## What is expected
Select every line containing the word "down" from the material, and copy those lines.

## Data section
-.-.-

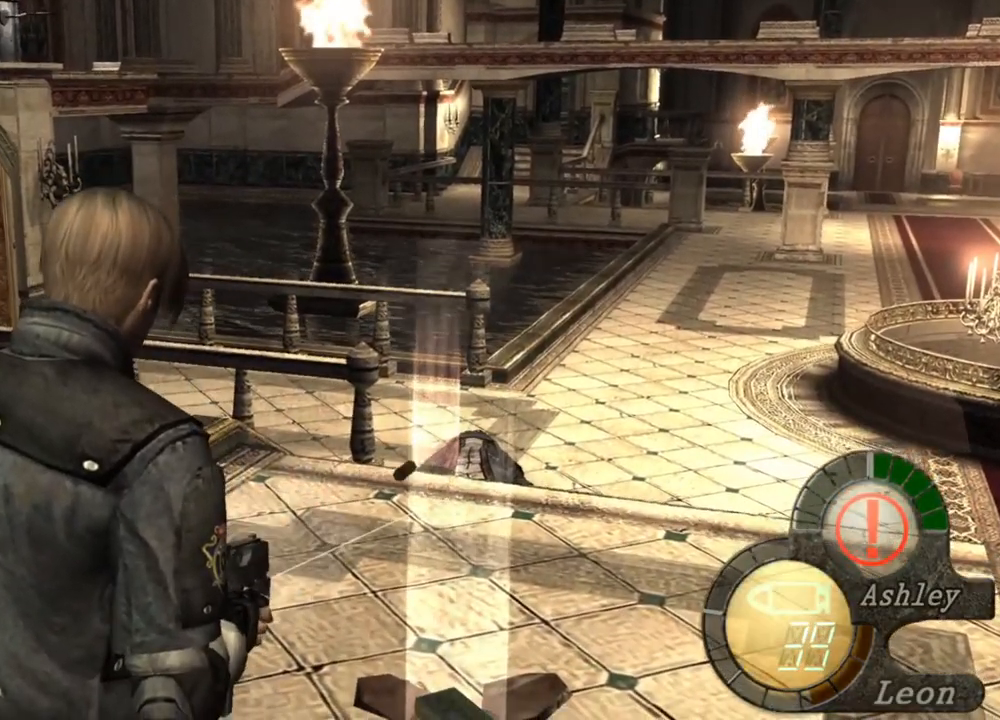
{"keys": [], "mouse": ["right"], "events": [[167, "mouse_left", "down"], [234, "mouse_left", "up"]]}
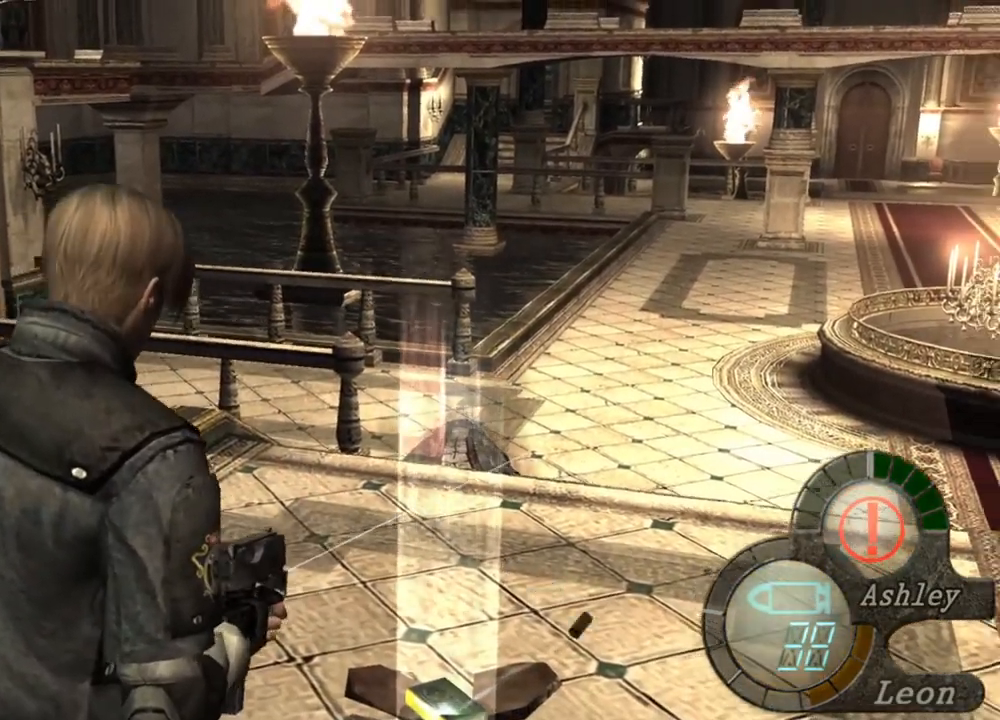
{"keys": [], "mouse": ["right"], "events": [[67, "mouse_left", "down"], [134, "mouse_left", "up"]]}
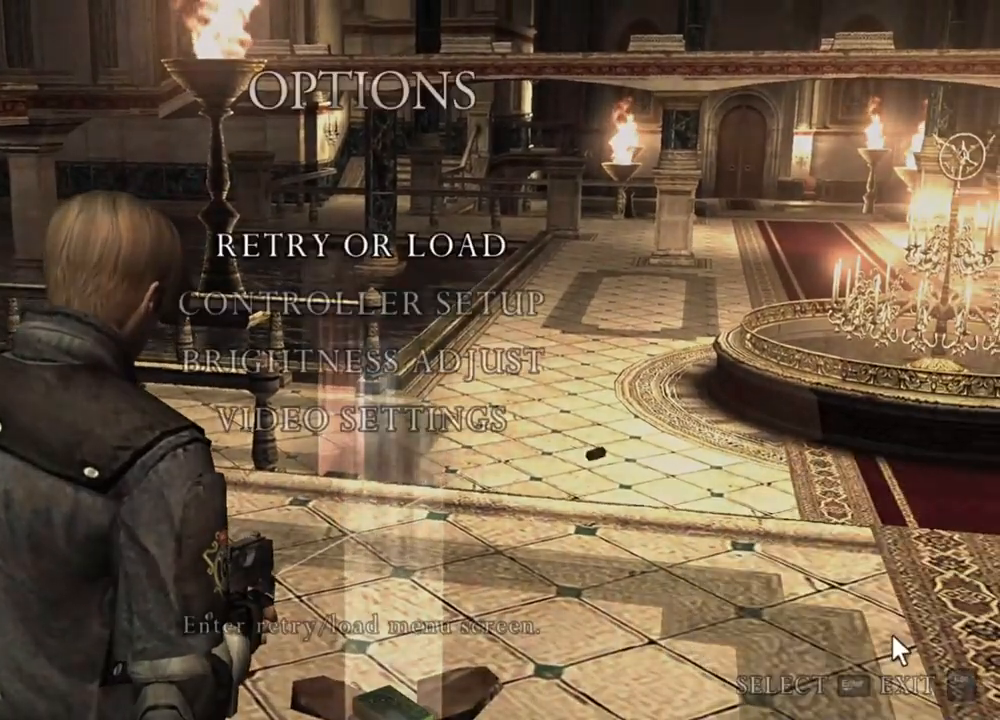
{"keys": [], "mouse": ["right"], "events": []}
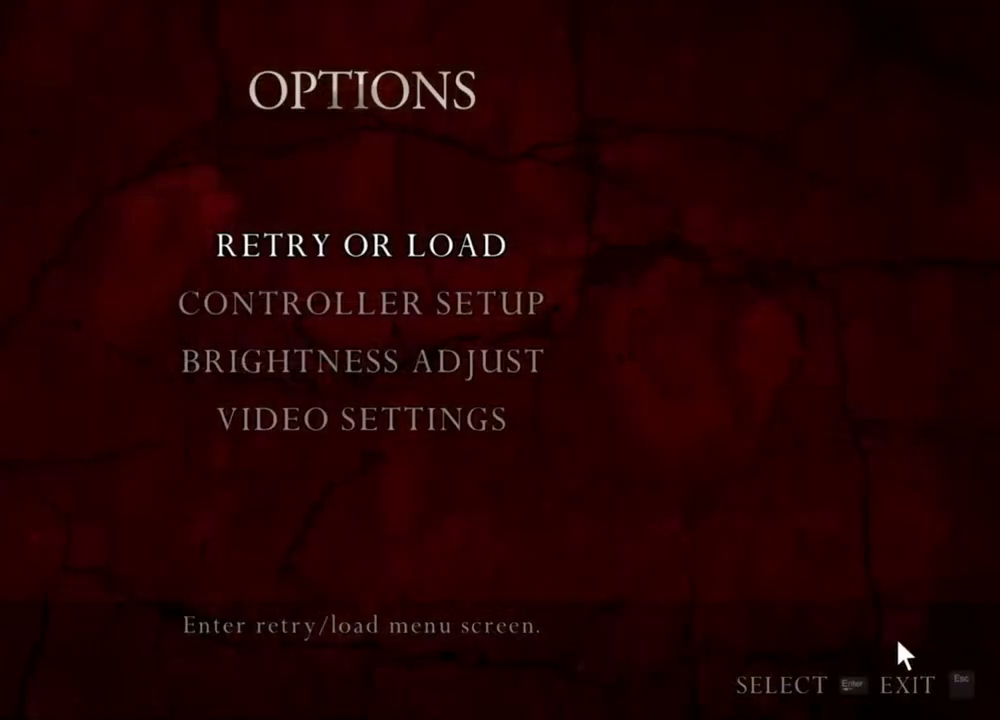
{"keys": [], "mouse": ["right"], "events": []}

-.-.-

## The answer
{"keys": [], "mouse": ["right"], "events": [[167, "mouse_left", "down"], [234, "mouse_left", "up"]]}
{"keys": [], "mouse": ["right"], "events": [[67, "mouse_left", "down"], [134, "mouse_left", "up"]]}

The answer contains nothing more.